Bio

I came from what I now recognize was a relatively privileged background. I had an atomic family that valued education. A mainstay of my time as a elementary and middle school student was my mother–who was able to become a stay-at-home mom–learning the math I was struggling with while I was at school so she could supplement what I struggled to learn and help me with the math homework I had when I came home. My family and I were able to invest the time and money into a band program that helped grow me as a young man, and then into an education trade class that allowed me to network and grow as an aspiring educator. My parents, like my friends and their parents, expected success and made sure we were on track to pursue it after high school in the form of college degrees.

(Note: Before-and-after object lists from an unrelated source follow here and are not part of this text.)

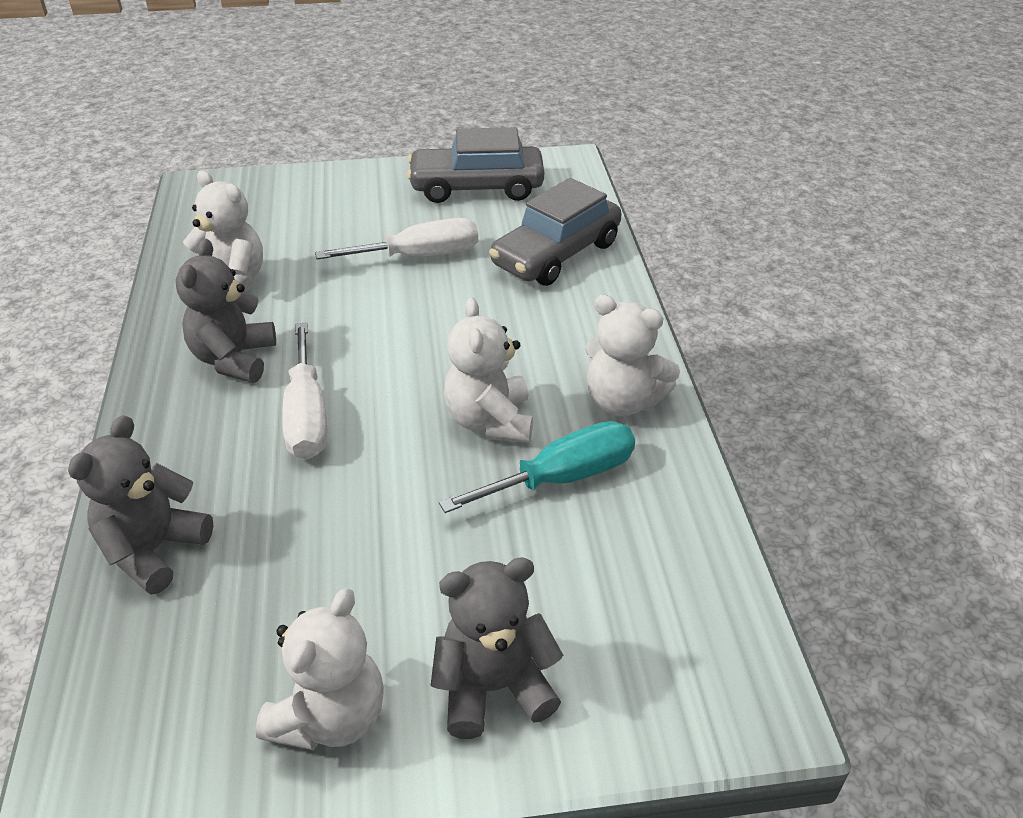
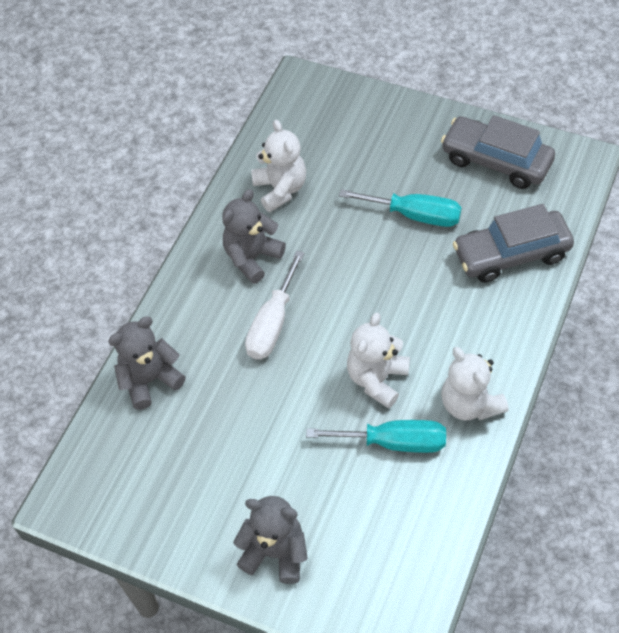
camera: 35 degrees right, 15 degrees up
(330, 716) = (189, 525): white teddy bear -> none
(420, 256) = (415, 215): white screwdriver -> turquoise screwdriver

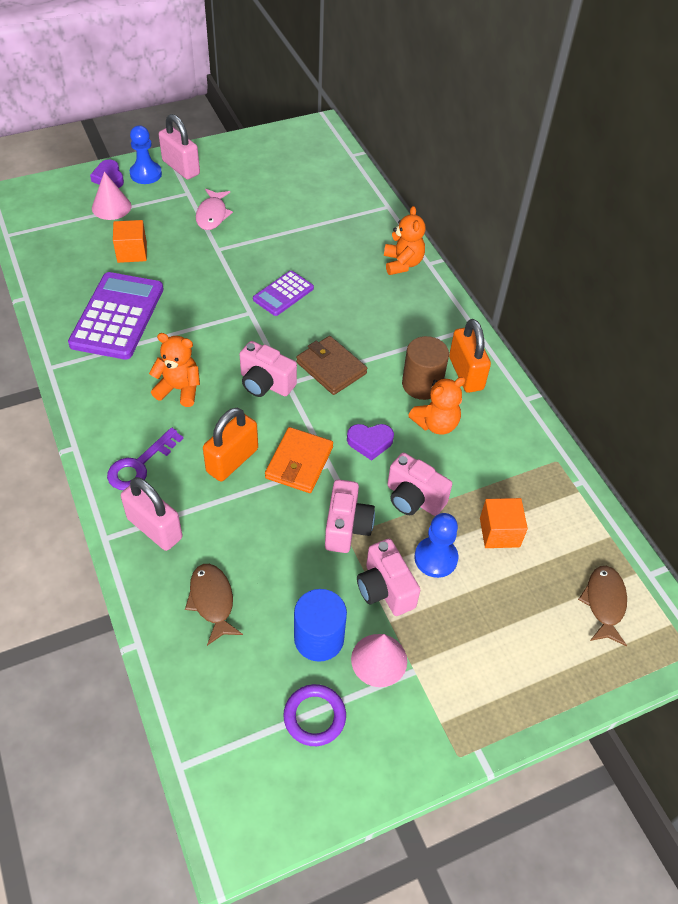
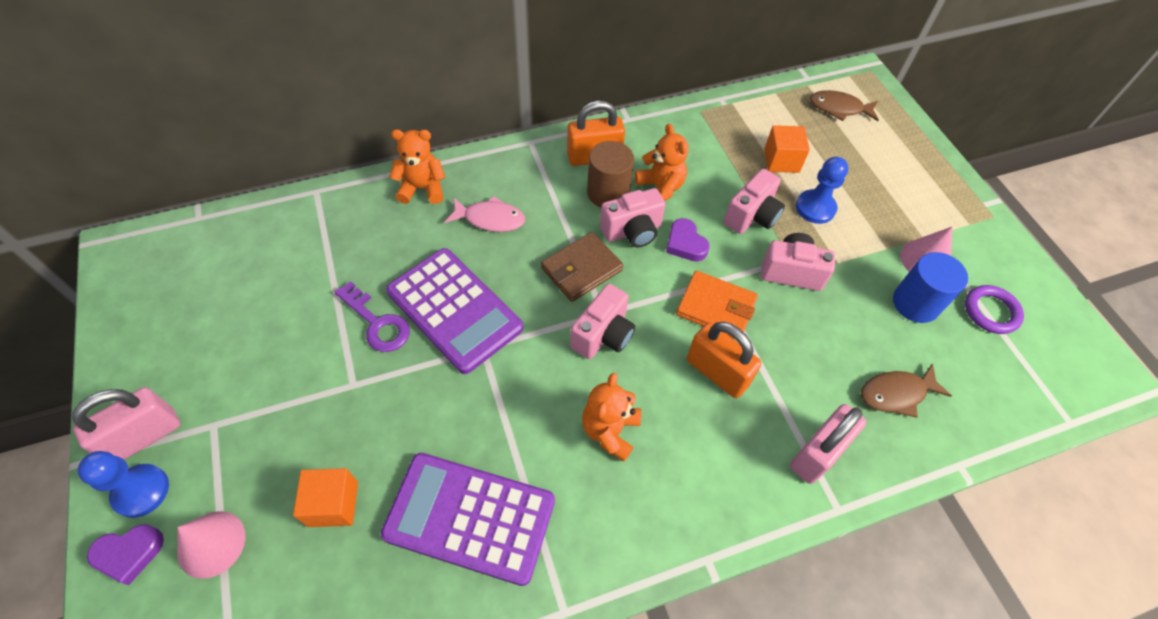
camera: 85 degrees left, 5 degrees up
(140, 465) = (730, 474): purple key -> purple key (377, 323)
(212, 215) = (275, 391): pink fish -> pink fish (490, 219)
(283, 294) = (454, 310): purple calculator -> purple calculator, size x1.82
(370, 442) = (685, 244): purple heart -> purple heart turned 150 degrees clockwise
(385, 589) = (854, 248): pink camera -> pink camera (632, 231)

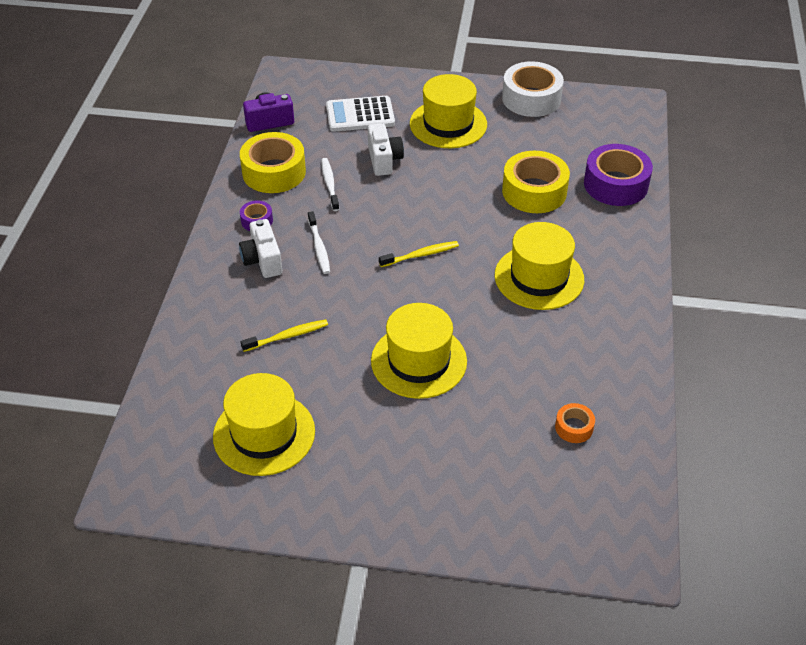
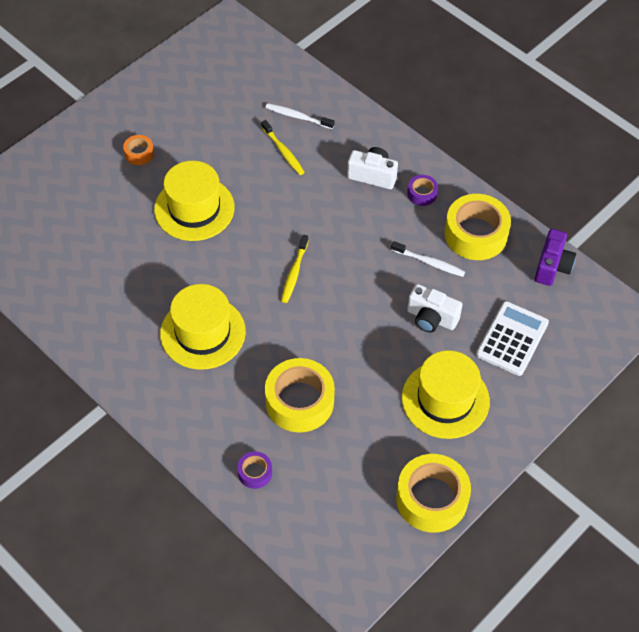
camera: 125 degrees right, 10 degrees up
(264, 434) = (212, 100): yellow hat -> none
(287, 336) = (283, 151): yellow toothbrush -> yellow toothbrush turned 45 degrees counterclockwise
(319, 247) = (358, 215): white toothbrush -> white toothbrush (298, 117)
(531, 98) = (431, 499): white tape -> yellow tape
(574, 427) = (60, 256): orange tape -> orange tape (139, 153)
(615, 184) = (255, 473): purple tape -> purple tape, size x0.48

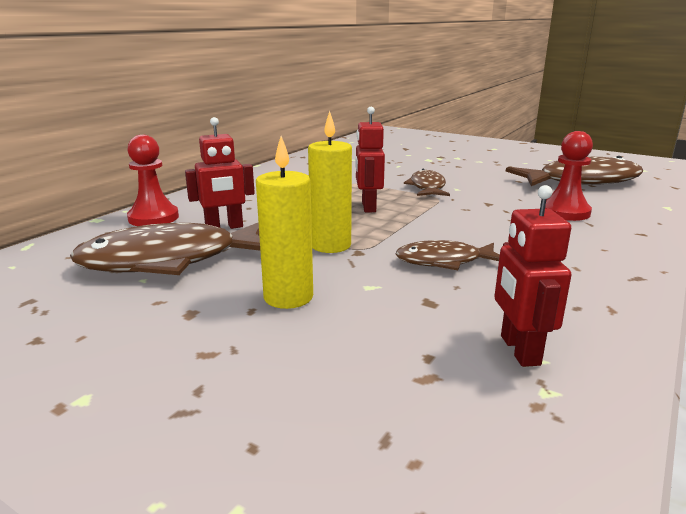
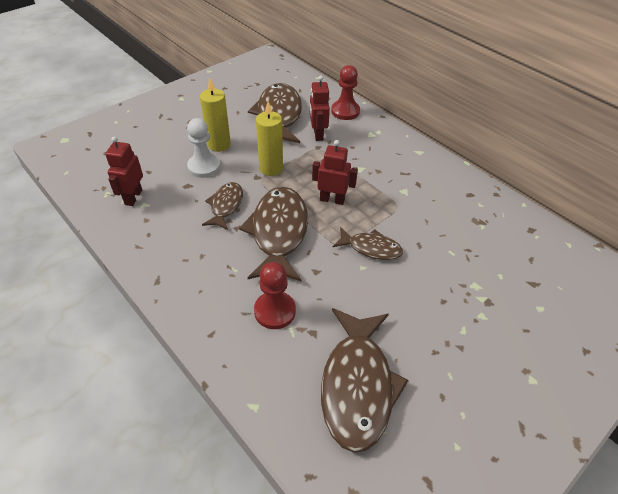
camera: 105 degrees right, 25 degrees up
(365, 297) = (204, 167): none -> white pawn
(455, 224) = (278, 232): none -> brown fish
(519, 350) = (133, 197): red robot -> red robot turned 90 degrees counterclockwise

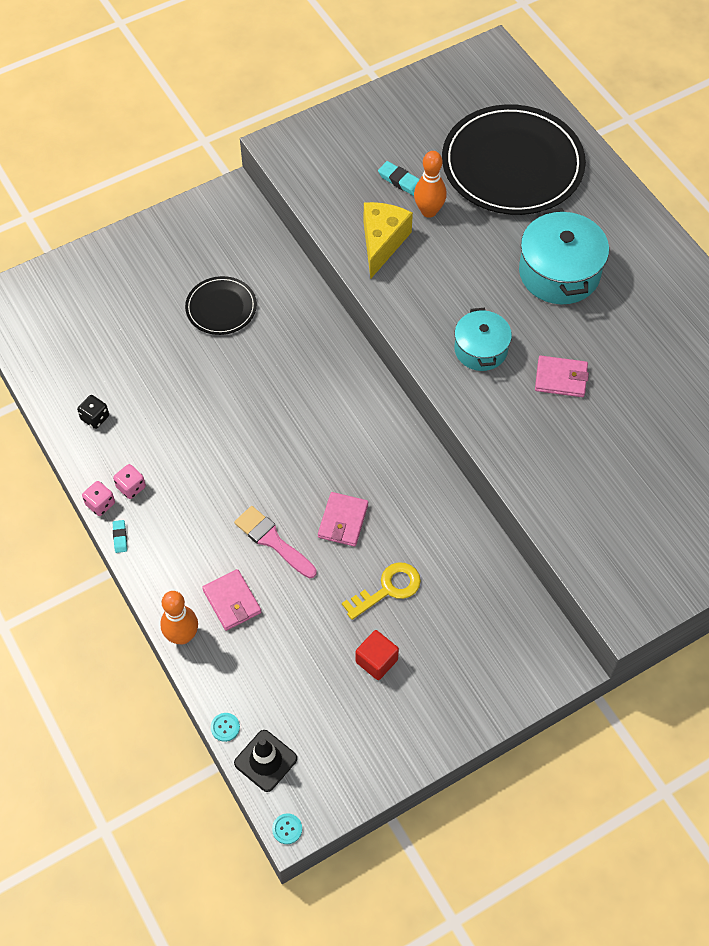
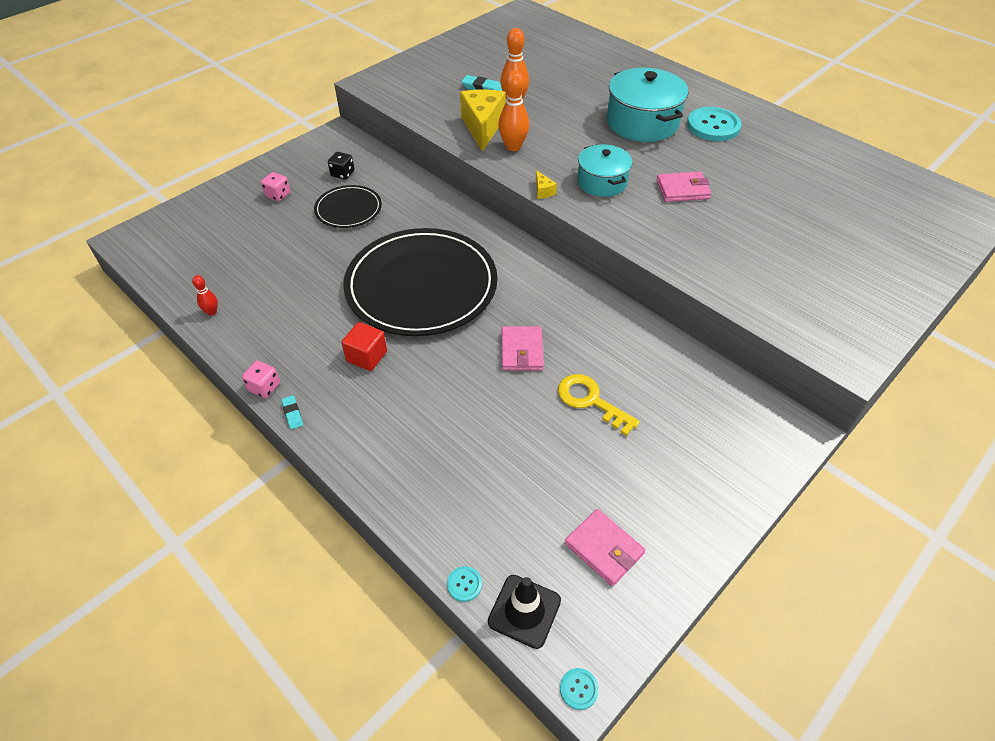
camera: 15 degrees left, 10 degrees down
(66, 409) = (212, 312): none -> red bowling pin
(95, 418) = (244, 314): black dice -> black dice (343, 174)
(131, 487) = (294, 365): pink dice -> pink dice (278, 195)
(182, 636) = (386, 496): orange bowling pin -> orange bowling pin (513, 147)
(232, 601) = (432, 448): pink wallet -> pink wallet (604, 549)
(272, 540) = (457, 383): pink brush -> none
(376, 661) = (607, 471): red cube -> red cube (367, 356)
(388, 589) = (590, 401): yellow key -> yellow key turned 90 degrees counterclockwise
(415, 348) = (543, 191): none -> yellow cheese
(512, 164) = (569, 66): black plate -> black plate (421, 285)
(636, 294) = (713, 126): none -> turquoise button

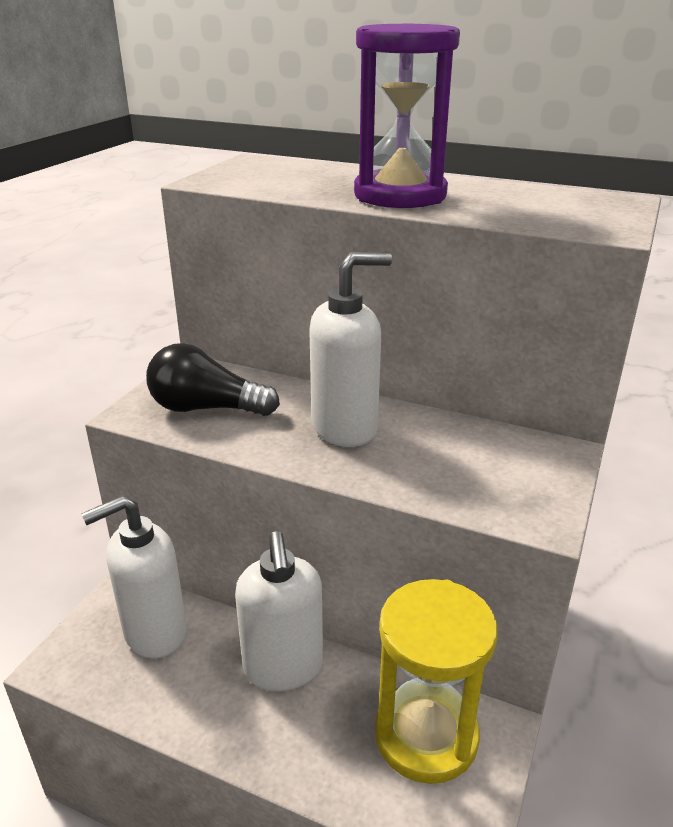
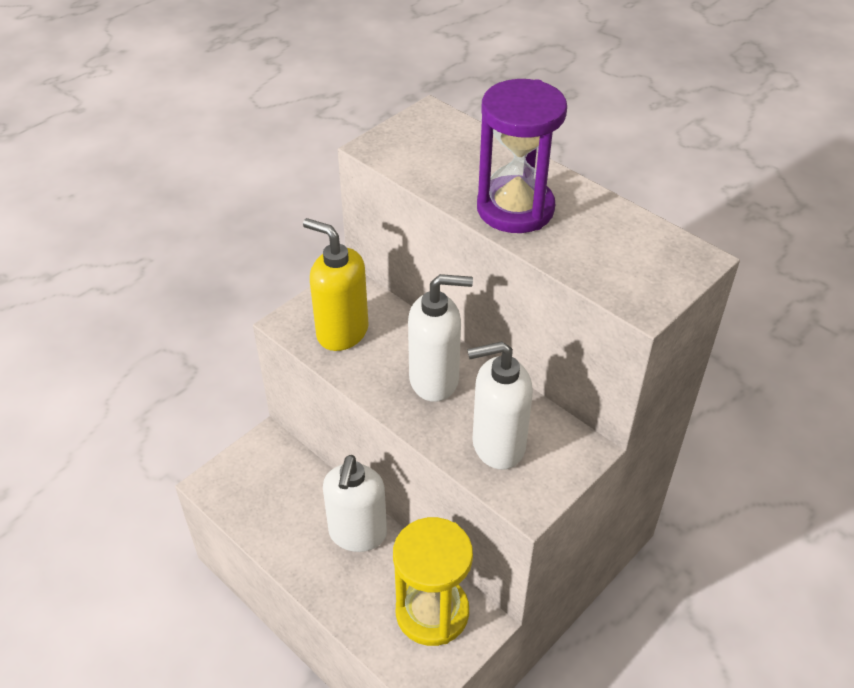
camera: 20 degrees right, 15 degrees up
(154, 632) = (280, 479): white soap dispenser -> white soap dispenser (497, 445)
(206, 408) = (342, 332): black light bulb -> yellow soap dispenser

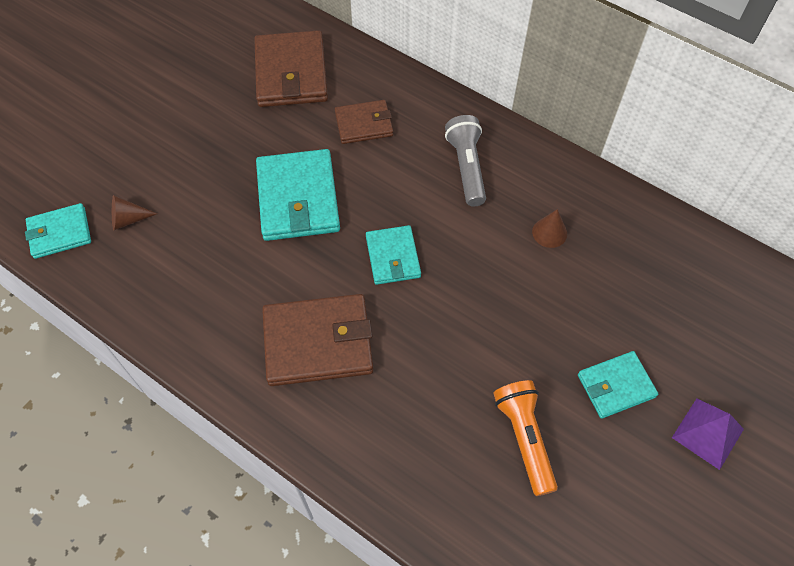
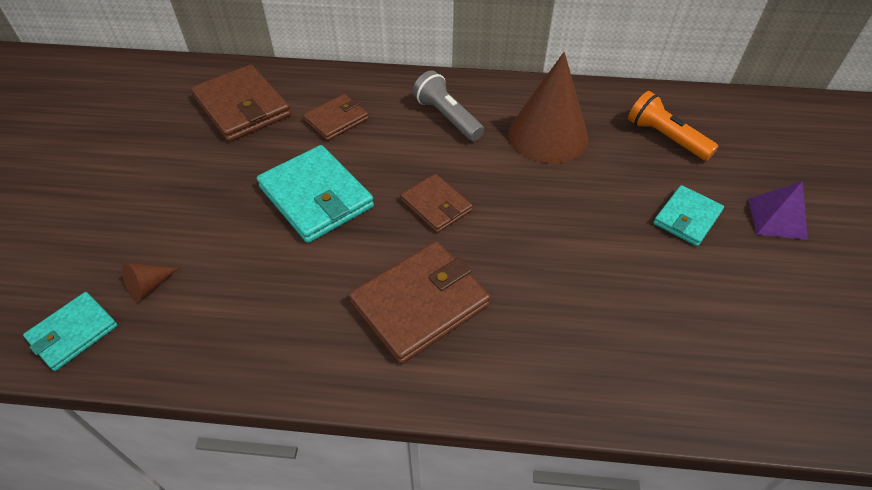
camera: 30 degrees left, 10 degrees down
(393, 257) = (436, 205): turquoise wallet -> brown wallet
(524, 438) = (654, 291): orange flashlight -> orange flashlight (665, 137)
(549, 232) = (548, 135): brown cone -> brown cone, size x2.46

It was coming from this upbringing that made my first time teaching such a culture shock. My first job teaching was at a Title 1 school, distinct in my suburban district for essentially having the highest concentration of socioeconomically disadvantaged, English Second Language and new-to-the-U.S. students outside of our district’s Head Start campus. And to put it bluntly, it showed. Students were behind socially, intellectually and were lacking in academic basic skills that I expected them to have already learned. What I eventually realized during my first year teaching there, and the 2 after it, was that it wasn’t entirely the fault of my students. They were victims of a dual set of complementary systems.

At school they they faced a system that prioritized passing students and avoiding grade retention, even if it meant students were not getting advanced nor basic concepts and skills, and tiptoeing around disciplinary issues at the cost of student’s learning and character building. At home, they faced a system where they were in neighborhoods and households where success in school and success (in the sense that they had post secondary schooling, trade school or at least something productive waiting for them) after graduating was an outlier, not a goal and not even the norm. They had parents (or for a lot of kids, a single parent) that either didn’t care enough to push them to succeed, or even sadder, wanted to but couldn’t between the 2 jobs, odd-jobs or overtime they had to do to support their family.

Throw in the COVID-19 pandemic, a chronically online culture and the collapse of civic and socioeconomic values into this mix, and you have what big news outlets have just recently began writing and talking about: a crisis, if not collapse, in American education.